LAWNLESS TENNIS
Lawnless Tennis
Lawn tennis is not generally regarded as a sport of a violent nature. We make this statement without fear of contradiction or controversy. There is little likelihood of our finer feelings ever being harrowed by accounts of the brutalities of tennis. Editors of newspapers are in no danger of being besieged with letters from "Constant Reader" and "Pro Bono Publico" demanding why the police don't interfere in championship tennis matches and bind the participants over to keep the peace.
No, tennis is not usually a violent or brutal sport. In fact, it is frequently associated in the popular mind with weak tea and girls and beg-pardons and curates and other evidences of the amenities of life. Rough persons who play lacrosse or football are apt to class tennis with tiddlywinks or casino.
We had some such idea ourself before we took it up. We could see ourself treading daintily across a verdant lawn and popping a nice white ball, covered in wool so it wouldn't hurt anyone, over a nice white net to a nice white young lady on the other side. If we should have the misfortune to put it in a place where she couldn't pop it back to us, we would apologize in a profuse and genteel manner, and then would go blushingly to the other side of the court and pop it over again.
Somehow or other the picture did not at first appeal to us. Was thy servant a bank-clerk that he should do this thing? And yet we needed exercise, gentle exercise. Not that we were getting fat—we are not of a stout habit—but we could feel our arteries hardening from day to day, and rheumatism working slowly but surely into many of our most useful joints.
We decided to do something to arrest the progress of senile decay—something easy and pleasant. Besides, we knew a fellow who belonged to a tennis club, and he insisted on us joining it. We succumbed at last, but it was a long time before we admitted as much to our newspaper associates. One is so apt to be misunderstood.
The first day we went up to the tennis club Harry accompanied us. Harry was a nice chap who wore glasses and spoke grammatically, and we felt we were in safe hands. He was also very fond of music, and we had some dim notion that perhaps he played the mandolin and sang in the shade between "sets." We made up our mind that we wouldn't sing ourself, no matter how much the company insisted. The way we came to know what a "set" meant, was that we had been preparing ourself by reading several volumes on the history and practice of the game, with short biographies of about a hundred champions. We had decided to become one.

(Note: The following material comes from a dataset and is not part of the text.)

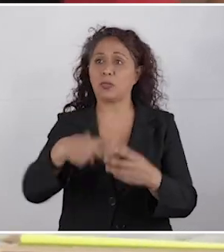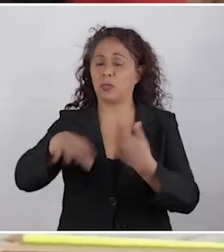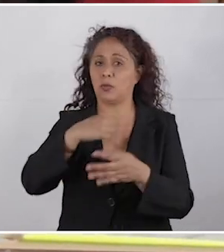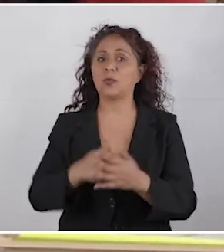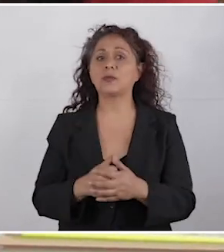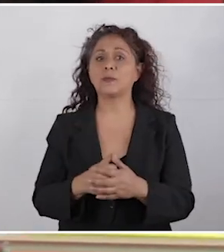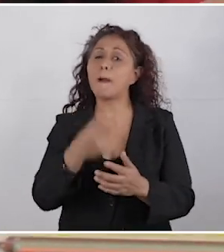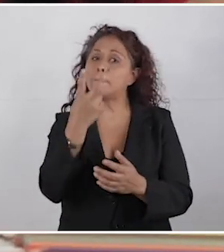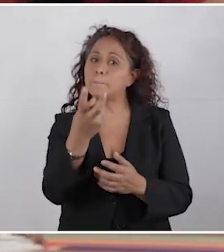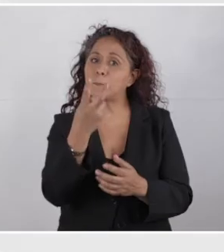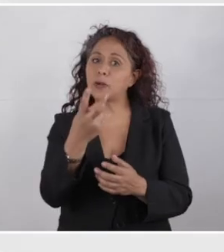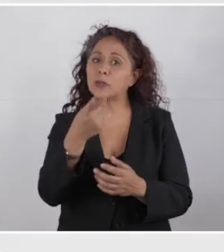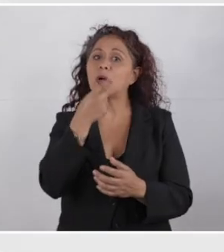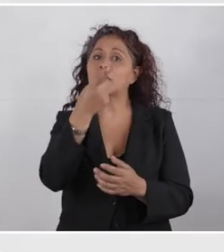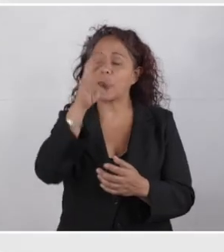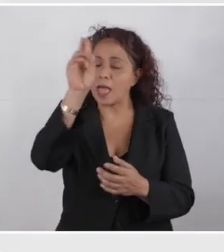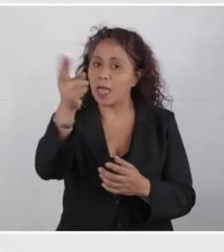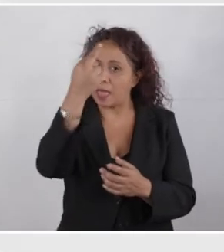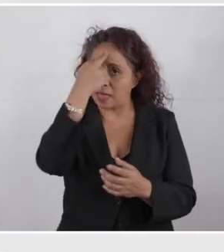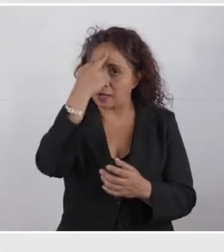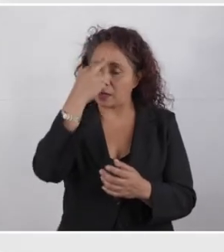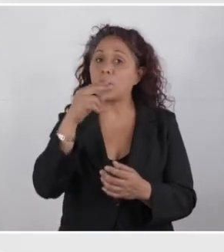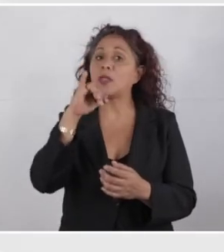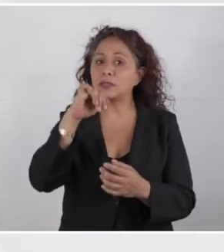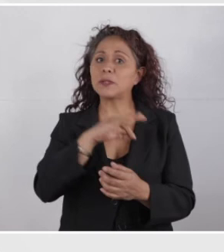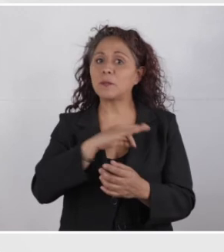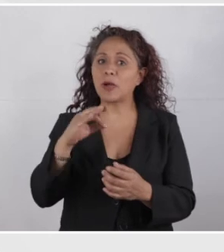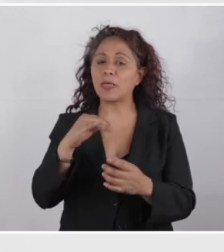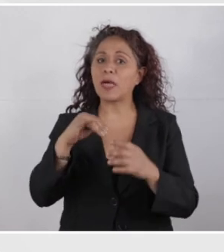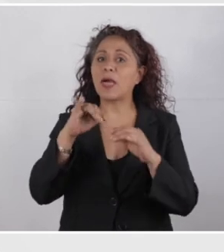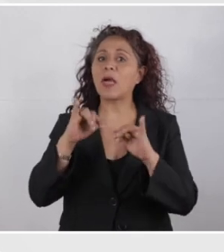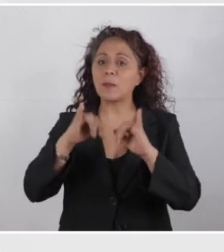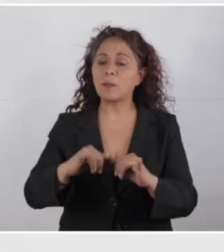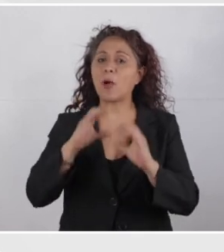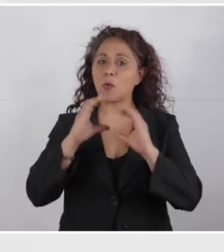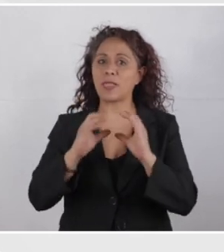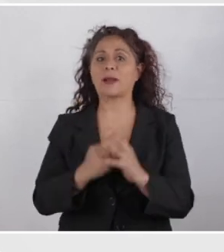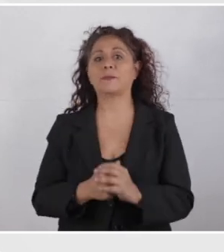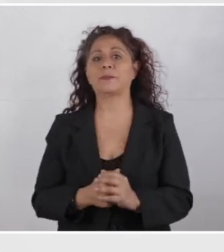COVID-19. Por eso te recuerdo, que si te cuidas tú, nos cuidamos todos.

The first shock came in the club-house when we were taken into the locker-mom. It was just like the locker-room of any athletic club. Wire lockers were ranged along the walls, and the benches were of somewhat battered wood. Somehow we had expected silk curtains and cushions and natty little bows of pink ribbon.
On the benches a number of gentlemen in various stages of dishabille, and with varying claims to manly beauty, were getting into or out of tennis clothes. When they didn't like their own clothes, they took some out of someone else's locker—just like the pirates who occupy their leisure with rougher games. If Harry had not been there we would have felt sure we had got into the wrong place.